Another threat actor said the leaked archive contains 2GB of files with information on 57,240 unique emails.

ICAO data leak
ICAO data leak (BleepingComputer)

​Today, ICAO confirmed the link in an updated statement sent to BleepingComputer: "The reported information security incident involves approximately 42,000 recruitment application data records from April 2016 to July 2024 claimed to be released by the threat actor known as Natohub."

The agency says the stolen data contains recruitment information, but the breach didn't impact applicants' financial and other sensitive data.

"The compromised data includes recruitment-related information that applicants entered into our system, such as names, email addresses, dates of birth, and employment history. The affected data does not include financial information, passwords, passport details, or any documents uploaded by applicants," ICAO said.

"We can confirm that this incident is limited to the recruitment database and does not affect any systems related to aviation safety or security operations."

ICAO added that it implemented additional security measures to protect its systems from future attacks, is still assessing the incident's impact, and is working to identify and notify all individuals affected by this breach.

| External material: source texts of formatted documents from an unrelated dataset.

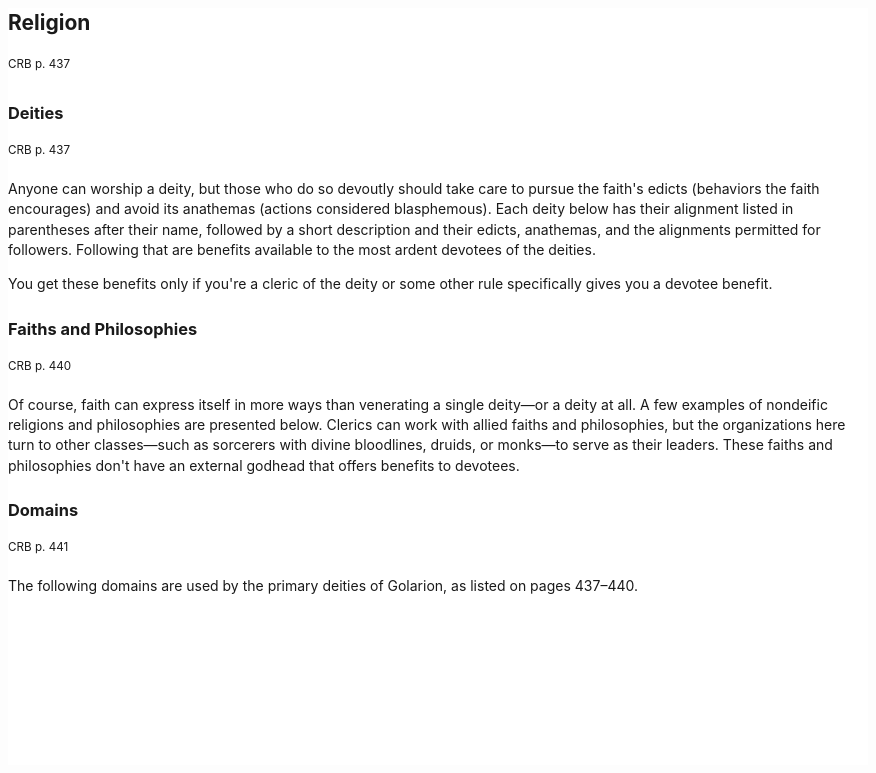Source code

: ## Religion
<sup>CRB p. 437</sup>

### Deities
<sup>CRB p. 437</sup>

Anyone can worship a deity, but those who do so devoutly should take care to pursue the faith's edicts (behaviors the faith encourages) and avoid its anathemas (actions considered blasphemous). Each deity below has their alignment listed in parentheses after their name, followed by a short description and their edicts, anathemas, and the alignments permitted for followers. Following that are benefits available to the most ardent devotees of the deities.

You get these benefits only if you're a cleric of the deity or some other rule specifically gives you a devotee benefit.

### Faiths and Philosophies
<sup>CRB p. 440</sup>

Of course, faith can express itself in more ways than venerating a single deity—or a deity at all. A few examples of nondeific religions and philosophies are presented below. Clerics can work with allied faiths and philosophies, but the organizations here turn to other classes—such as sorcerers with divine bloodlines, druids, or monks—to serve as their leaders. These faiths and philosophies don't have an external godhead that offers benefits to devotees.

### Domains
<sup>CRB p. 441</sup>

The following domains are used by the primary deities of Golarion, as listed on pages 437–440.

![Domains](Reference/Rules/Tables/domains.md)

Threat actors also hacked UN networks in Vienna and Geneva in July 2019 using a Sharepoint exploit, gaining access to staff records, health insurance, and commercial contract data.

Additionally, the United Nations Development Programme (UNDP) started investigating a cyberattack in April 2024 following a breach claimed by the 8Base ransomware gang, while the United Nations Environmental Programme (UNEP) disclosed a data breach in January 2021 after over 100,000 employee records with personal information exposed online.